E ancora, il settore italiano subisce anche una pressione fiscale superiore di oltre 15 punti percentuali70 rispetto alla media degli EU Big 5. Infine, per Meridiano Sanità, un ulteriore esempio di come il problematico contesto della finanza pubblica italiana impatta sul settore farmaceutico è costituito dai tempi di pagamento dalle strutture pubbliche per le imprese del farmaco. Nonostante un calo registrato nel 2010 che ha portato i tempi di pagamento attorno ai 200 giorni, il 2011 e il 2012 hanno nuovamente registrato un aumento pari al 20%. Attualmente la media dei pagamenti si attesta intorno ai 250 giorni, con alcune Regioni stabilmente oltre i 700.

Secondo Meridiano Sanità, “in tale scenario appare a rischio la sopravvivenza stessa dell’industria farmaceutica in Italia, un’industria che fino ad oggi ha avuto un ruolo rilevante per il sistema economico e produttivo del Paese”. Innanzitutto va registrato un sensibile ridimensionamento degli studi clinici del settore: fra il 2008 e il 2011 sono diminuiti del 23%, passando da 873 a 673. Anche i dati afferenti all’occupazione nel settore sono ugualmente “preoccupanti”: nel 2011, le imprese del farmaco hanno occupato 65.000 addetti (-2,5% rispetto al 2010) e 6.000 ricercatori (-0,8% rispetto al 2010 e -4% rispetto al valore del 2007) con cali previsti anche nel 2012.

Ma per Meridiano Sanità “il dato più allarmante è proprio quello dell’occupazione totale dell’industria farmaceutica, che negli ultimi anni è sceso al di sotto dei valori registrati nel decennio precedente, perdendo diecimila addetti fra il 2006 e il 2011”.

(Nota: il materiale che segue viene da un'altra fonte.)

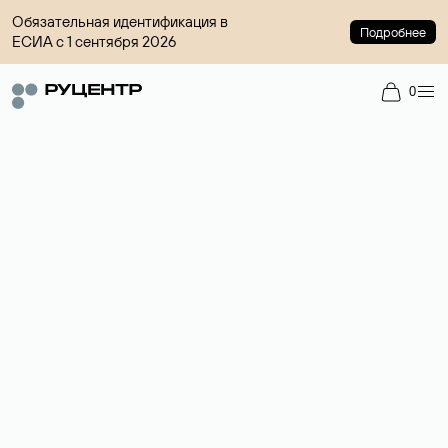
Обязательная идентификация в
Подробнее
ЕСИА с 1 сентября 2026
0
Доменный брокер
Услуга по организации сделок купли-продажи доменов на
вторичном рынке. Стоимость — 4599 ₽ за одно имя.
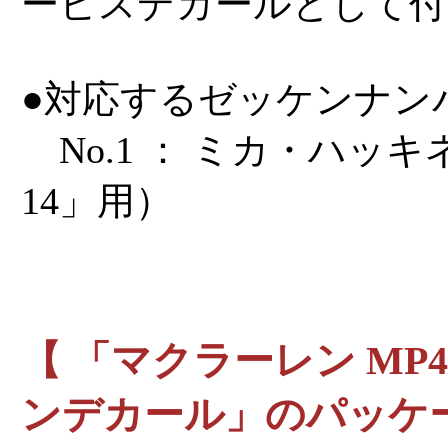
ービスデカールとして付
●対応するゼッケンナン
No.1 ： ミカ・ハッキネン
14」用）
【 「マクラーレン MP4
ンデカール」のパッケー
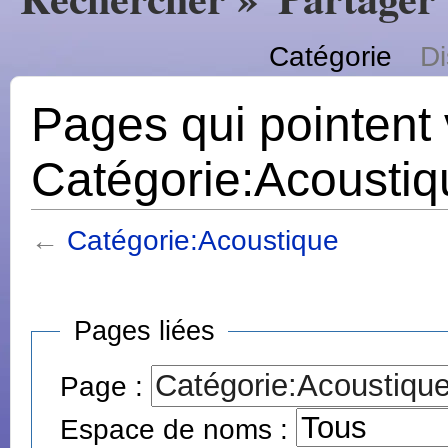
Catégorie
Di
Pages qui pointent 
Catégorie:Acoustiq
←
Catégorie:Acoustique
Pages liées
Page :
Espace de noms :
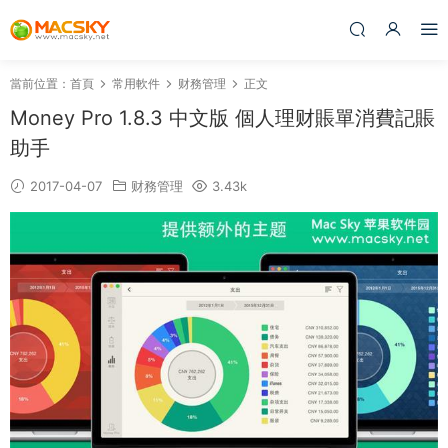
當前位置：
首頁
常用軟件
财務管理
正文
Money Pro 1.8.3 中文版 個人理财賬單消費記賬
助手
2017-04-07
财務管理
3.43k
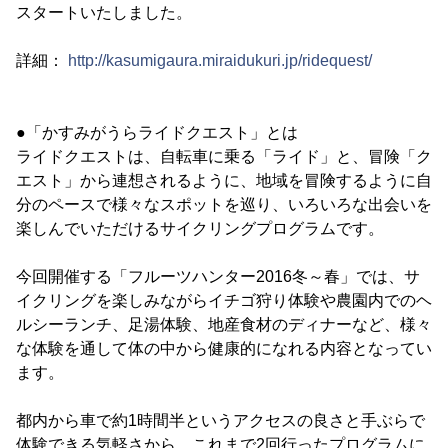
スタートいたしました。
詳細：
http://kasumigaura.miraidukuri.jp/ridequest/
●「かすみがうらライドクエスト」とは
ライドクエストは、自転車に乗る「ライド」と、冒険「ク
エスト」から連想されるように、地域を冒険するように自
分のペースで様々なスポットを巡り、いろいろな出会いを
楽しんでいただけるサイクリングプログラムです。
今回開催する「フルーツハンター2016冬～春」では、サ
イクリングを楽しみながらイチゴ狩り体験や農園内でのヘ
ルシーランチ、足湯体験、地産食材のディナーなど、様々
な体験を通して体の中から健康的になれる内容となってい
ます。
都内から車で約1時間半というアクセスの良さと手ぶらで
体験できる気軽さから、これまで2回行ったプログラムに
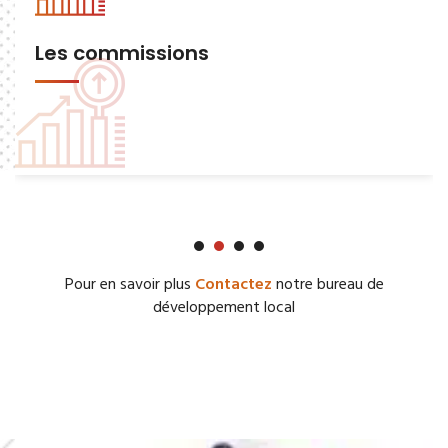
Les commissions
Pour en savoir plus
Contactez
notre bureau de
développement local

“Il calo occupazionale nella farmaceutica in Italia è un fenomeno particolarmente preoccupante, che rischia di amplificarsi nei prossimi mesi con notevoli conseguenze sull’intero indotto del Paese”, osserva il Rapporto, secondo il quale “è inoltre importante valutare anche il contributo diretto e indotto al Paese dell’industria farmaceutica”.

Se si vuole davvero incrementare la produttività del Sistema Paese, per essere in grado di raggiungere livelli di crescita più elevati di quelli conseguiti negli ultimi 10-15 anni, sostiene allora Meridiano Sanità, “da un punto di vista di politica industriale è rilevante valutare i vari settori in base ai risultati, preservando e incentivando in primis quelli che hanno strutturalmente performance migliori. Da questo punto di vista l’industria farmaceutica risulta essere senza dubbio un settore prioritario su cui investire”.